In a different vein, Richard Lieberman, a spokesman for the National Assn. of School Psychologists who also heads a suicide prevention program for the Los Angeles Unified School District, said teachers should try to encourage younger students to use artwork or puppets to express their feelings. Older students should be able to watch television coverage of the anniversary and learn lessons of history, politics, war, terrorism—as well as personal loss or fear.
At Sylmar High School, library media teacher Marc McPhee drafted a memo this week outlining Internet and library resources and showing how lessons might fit with California standards in language arts and social sciences.
"I think most of our teachers will find a way to address the subject," McPhee said. "But in the age of the Internet, it will really come from people looking at what other teachers are doing and choosing what works for them individually."
Some students say they understand the need to commemorate the day but don't wish to dwell on the details of the attacks. At Culver City High, the student government will hand out yellow ribbons, and a school club, the Student Intercultural Advisory Committee, will dedicate a new "Peace Garden." Julie Odano, a junior who helped put the garden together, said she sees the day as an opportunity to "focus on people coming together in the future."
"I know my U.S. history teacher is probably going to talk about it, and I understand that," said Odano, 16. "But I hope it's going to be a regular academic day. We've heard so much about 9/11. We have to move on, to talk about peace. We don't want people to relive that day and be upset all over again."
A Culver senior, Jenny Roth, said the student government had discussed how to approach the day. "Pretty much the school vibe was that we, as students, should do something," said Roth, 17. "It was an important date on our lives. At the same time, we don't want to dwell on it, to look at it as a negative event."
Teachers said they want to be scrupulously even-handed in dealing with the event, as a matter of good teaching.
At San Clemente High School, the students of one European history teacher, Kathleen Sigafoos, will analyze newspapers from a day after, a month after and a year after the attacks for a lesson on how perspectives change over time.

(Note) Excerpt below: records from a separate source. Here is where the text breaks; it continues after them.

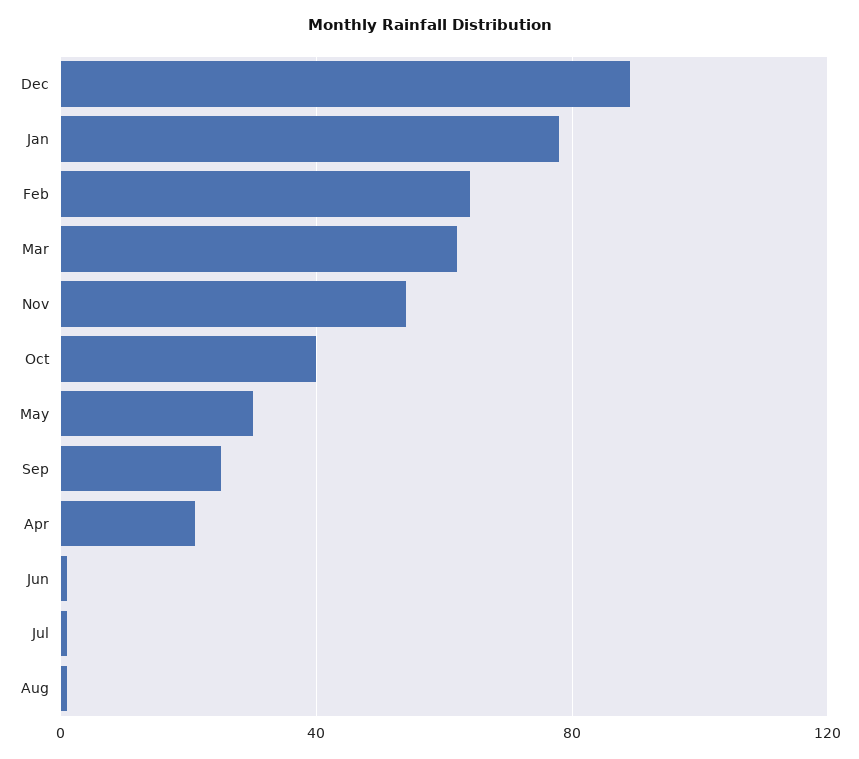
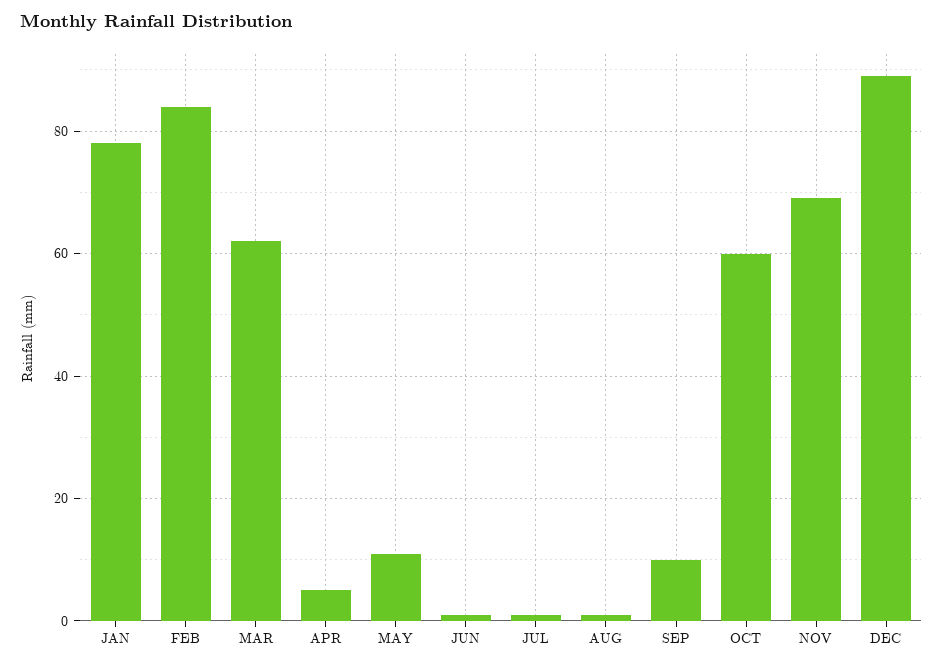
Feb: 65 -> 85
Nov: 55 -> 70
Oct: 40 -> 60
May: 30 -> 10
Sep: 25 -> 10
Apr: 20 -> 5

Chris Bryant, a teacher at Detroit City High School in Michigan, said teachers should blame terrorist groups, but they should also address America's faults.
"If a student asked me why anyone would attack the U.S., I would tell them that, overseas, we do have an image of being arrogant and ignorant," he said.
"A lot of the time, we are shielded to what many other groups of people think about us," Bryant said.
A San Clemente High teacher, Rickie Lundgren, will have her students write about the heroes of Sept. 11—either someone who died that day or someone whose actions after the event earned that title.
"I'm not trying to just make them feel sad all over again, but I want them to get more personally involved and active in it," Lundgren said. "Students need to get a real sense that the event touched all of us."
They will also discuss world religions and their role in the event, along with people's changed tolerance and perceptions of different cultures.
At Chandler Elementary School in Van Nuys, fifth-grade teacher Robert Garrett gave his 31 students a homework assignment: to write a speech on the meaning of Sept. 11. The author of the strongest submission will be asked to recite it at a school ceremony on Wednesday.
Before the speech, each class will help put together a banner that will extend around the school perimeter. On it, students will write what America means to them.
"I think young people really should just see the good in humanity and see how people were able to pull together," Garrett said. After the attacks, he posted across the top of a classroom bulletin board the slogan, "United We Stand and Divided We Fall."
"It will probably stay like that," Garrett said, "forever."
Times staff writer Claire Luna contributed to this report.